Orange County prosecutors have dropped misdemeanor charges against two suspects who allegedly attacked two men—because many of the witnesses and victims are awaiting deportation and can't be found to help build the case.
In June, Yuliant Fernandez and Amilcar Tamayo, drivers for Transportes Tania, a Houston-based transportation company, were arrested in Hillsborough for allegedly assaulting two men who refused to pay an extra $500 in exchange for the release of a passenger. (See "Human smuggling in Orange County," July 16, 2008.)
According to Hillsborough Police Lt. Davis Trimmer, the two men who had arrived to pick up the passenger called police saying they allegedly had been assaulted. Police records show that Fernandez allegedly held a knife to the neck of one of the two men, and slashed his van's tires, while Tamayo and Fernandez pelted the van with rocks.
After reporting the incident to police, the victims later fled the scene. The passenger escaped from Tamayo and Fernandez by leaping out of the Transportes Tania van, according to police reports.
Orange County District Attorney Jim Woodall said the assault victims—whose home addresses in Clinton are listed in the police report—have been processed by Immigration and Customs Enforcement.
It is unclear how or when the victims were detained, and as of press time ICE could not confirm or deny that they had been.
As for the passengers, ICE spokesman Ivan Ortiz told the Indy that on the night of the arrest, Hillsborough Police handed over to ICE 14 of the 15 passengers Fernandez and Tamayo were transporting. Thirteen have been released "on reconnaissance"—or surveillance—and are awaiting their deportation hearings. One already has been deported.
It is unclear whether the 15th passenger, who escaped from the van, was taken into ICE custody because Ortiz would not disclose the names of individuals involved.
Witnesses to build the case were unavailable, in part, because they had been taken into ICE custody, Woodall and Tamayo's defense attorney, George Doyle, said.
Meanwhile, prosecutors have dropped all charges against the suspected assailants—including three counts of assault with a deadly weapon.
Woodall said without essential witnesses, his office must dismiss a case, and it has little chance of prosecuting defendants a second time for the same charges. He said that the most common impediment to prosecuting crimes against illegal immigrants is victims' fear that they will be deported if they come forward. In addition, he said that some cases fail when ICE actually detains or deports, victims.
"What has happened, on occasion—and this is the situation in the case you're talking about—we've had instances where people who are in the country illegally were essential witnesses in cases, and they've either been picked up and detained or actually deported before we could conclude the case," he said.

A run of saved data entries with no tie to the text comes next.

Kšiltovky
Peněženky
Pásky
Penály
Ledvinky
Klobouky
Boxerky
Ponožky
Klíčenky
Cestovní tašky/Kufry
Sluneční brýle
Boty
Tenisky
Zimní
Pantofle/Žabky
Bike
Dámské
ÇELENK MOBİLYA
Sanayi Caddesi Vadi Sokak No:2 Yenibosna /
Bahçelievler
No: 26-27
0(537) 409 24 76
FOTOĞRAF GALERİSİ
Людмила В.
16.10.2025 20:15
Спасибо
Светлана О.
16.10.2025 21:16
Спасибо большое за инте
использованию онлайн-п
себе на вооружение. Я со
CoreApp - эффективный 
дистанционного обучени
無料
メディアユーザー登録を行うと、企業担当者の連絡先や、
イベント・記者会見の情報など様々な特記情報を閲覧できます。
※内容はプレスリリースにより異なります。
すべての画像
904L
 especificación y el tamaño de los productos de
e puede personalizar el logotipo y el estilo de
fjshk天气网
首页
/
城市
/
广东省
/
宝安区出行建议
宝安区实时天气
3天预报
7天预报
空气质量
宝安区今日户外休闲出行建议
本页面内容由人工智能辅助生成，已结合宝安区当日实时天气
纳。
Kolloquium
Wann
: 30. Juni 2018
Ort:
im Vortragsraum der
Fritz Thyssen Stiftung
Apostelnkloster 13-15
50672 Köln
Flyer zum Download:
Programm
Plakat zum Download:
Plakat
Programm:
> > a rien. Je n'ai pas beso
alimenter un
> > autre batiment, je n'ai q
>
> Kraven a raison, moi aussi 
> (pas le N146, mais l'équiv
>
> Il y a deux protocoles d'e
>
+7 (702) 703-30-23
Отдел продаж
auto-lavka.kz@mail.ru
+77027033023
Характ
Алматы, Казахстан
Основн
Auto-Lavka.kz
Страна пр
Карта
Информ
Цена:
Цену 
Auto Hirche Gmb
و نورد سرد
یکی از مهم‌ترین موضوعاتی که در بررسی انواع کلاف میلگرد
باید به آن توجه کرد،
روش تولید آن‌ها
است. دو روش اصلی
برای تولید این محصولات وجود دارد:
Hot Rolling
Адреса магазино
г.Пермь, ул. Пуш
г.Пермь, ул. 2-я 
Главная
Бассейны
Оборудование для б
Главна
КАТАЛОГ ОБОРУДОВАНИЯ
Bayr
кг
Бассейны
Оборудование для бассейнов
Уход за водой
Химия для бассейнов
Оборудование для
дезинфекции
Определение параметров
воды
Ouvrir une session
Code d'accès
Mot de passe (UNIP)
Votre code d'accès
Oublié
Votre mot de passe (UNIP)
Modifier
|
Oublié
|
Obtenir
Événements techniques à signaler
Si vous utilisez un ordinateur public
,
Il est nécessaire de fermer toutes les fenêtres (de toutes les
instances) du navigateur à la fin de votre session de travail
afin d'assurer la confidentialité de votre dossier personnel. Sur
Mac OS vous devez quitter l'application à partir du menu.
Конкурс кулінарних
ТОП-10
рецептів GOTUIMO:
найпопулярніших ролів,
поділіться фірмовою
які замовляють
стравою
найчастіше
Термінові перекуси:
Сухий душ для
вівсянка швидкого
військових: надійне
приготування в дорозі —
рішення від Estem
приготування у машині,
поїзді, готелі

With advance notice, Woodall said, his office has collaborated with ICE to ensure that witnesses who are illegal immigrants stay in the country long enough to testify in a case by issuing them a temporary visa. However, he attributed extensive paperwork and a lack of communication between federal and local agencies to several dropped cases—even when local agencies are aware of victims being held in federal immigration custody.
"In a case like this, where the individuals were picked up the actual night it happened, were detained, and were essentially gone within just a few hours, we simply don't have the opportunity to file that paperwork," Woodall said.
Meanwhile, Doyle said that Fernandez and Tamayo are "back in Houston with their transportation service."